* _SOURCE PASSAGE_:
6) The "FAV" button on the remote was a bit of a mystery to me, at first. You program it by picking "MENU" + "SETUP" + "Channel Edit" + ">" + "FAV" when on each desired channel in the pop-up list. Then, once you exit the MENU, the FAV button will flip forward through that subset of the channels. There doesn't appear to be any option to flip backward through the list, but you do get a list of all the FAV channels when you hit the button, and can scroll up and down through that list using the up and down arrows.

7) The "SAP" button never appears to work in my area to provide another language.

8) The "GUIDE" button has the odd behavior of only displaying program info for TV stations you've clicked through recently. Otherwise it says "Tune to channel for program information". It only lists the current and next program for each station. This info is also lost when you turn the box off and back on.

9) The "ZOOM" button behaves differently depending if you have "Normal TV (4:3)" or "Wide TV (16:9)" selected under "MENU" + "OPTION" + "TV Aspect Ratio". Under Normal TV, the "ZOOM" button flips through the options "Set By Program", "Letter Box", "Cropped", and "Squeezed". Under Wide TV, it flips through options "Set By Program", "16:9", "4:3", and "Zoom". Unfortunately, if you have the converter box option set so that it doesn't match the aspect ratio for the current channel, it will just say "Aspect ratio cannot be changed on this channel", when you hit the "ZOOM" button. They really need to allow you to set the aspect ratio for each channel independently to solve this issue. "ZOOM" never allows 2X, 3X, or 4X magnification, as it does on many DVD players.

10) The "SLEEP" function is of limited use, since it only turns off the converter box, not the TV. This leaves the TV on with nothing but static, which can be louder than the previous program and wake you up. If your TV also has a sleep setting, make sure the TV goes off before the box to avoid this.

11) The digital closed captioning can be customized fully. You can change the size, font, text color, text opacity, background color, background opacity, edge type, and edge color under "MENU" + "OPTION" + "Caption" + "Digital Option". The "edge color" is apparently the color at the edge of each letter, not at the edge of the caption box. I found the most visible captions to be large, font 3, yellow text and yellow edge color, black background, depressed edge type, and solid text and background. You do occasionally get garbage captions, especially when you've just changed a channel or when it's dropping out, but it's usually right. (One funny example was the phrase "proxy war" being listed as an "epoxy war", inspiring visions of combatants spraying glue on each other.)

* _DATA LINES_:

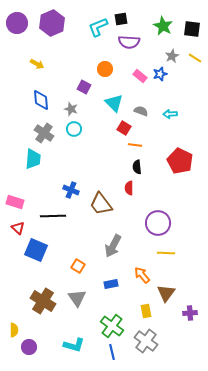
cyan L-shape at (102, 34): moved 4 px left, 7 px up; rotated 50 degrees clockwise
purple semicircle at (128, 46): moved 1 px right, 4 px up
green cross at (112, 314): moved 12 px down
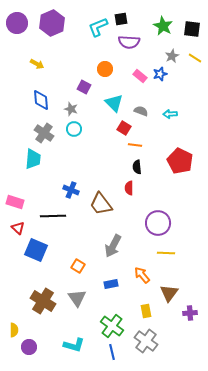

* _TASK REQUIREMENTS_:
A. According to the converter box review, what does the "SLEEP" function turn off?
B. Repeat word for word the part of the converter box review that begins at the words "11) The digital" and stops after "on each other.)".
Ignore the listing; it has nothing to do with what follows.

* _PROBLEM SOLUTIONS_:
A. It turns off only the converter box, not the TV.

B.
11) The digital closed captioning can be customized fully. You can change the size, font, text color, text opacity, background color, background opacity, edge type, and edge color under "MENU" + "OPTION" + "Caption" + "Digital Option". The "edge color" is apparently the color at the edge of each letter, not at the edge of the caption box. I found the most visible captions to be large, font 3, yellow text and yellow edge color, black background, depressed edge type, and solid text and background. You do occasionally get garbage captions, especially when you've just changed a channel or when it's dropping out, but it's usually right. (One funny example was the phrase "proxy war" being listed as an "epoxy war", inspiring visions of combatants spraying glue on each other.)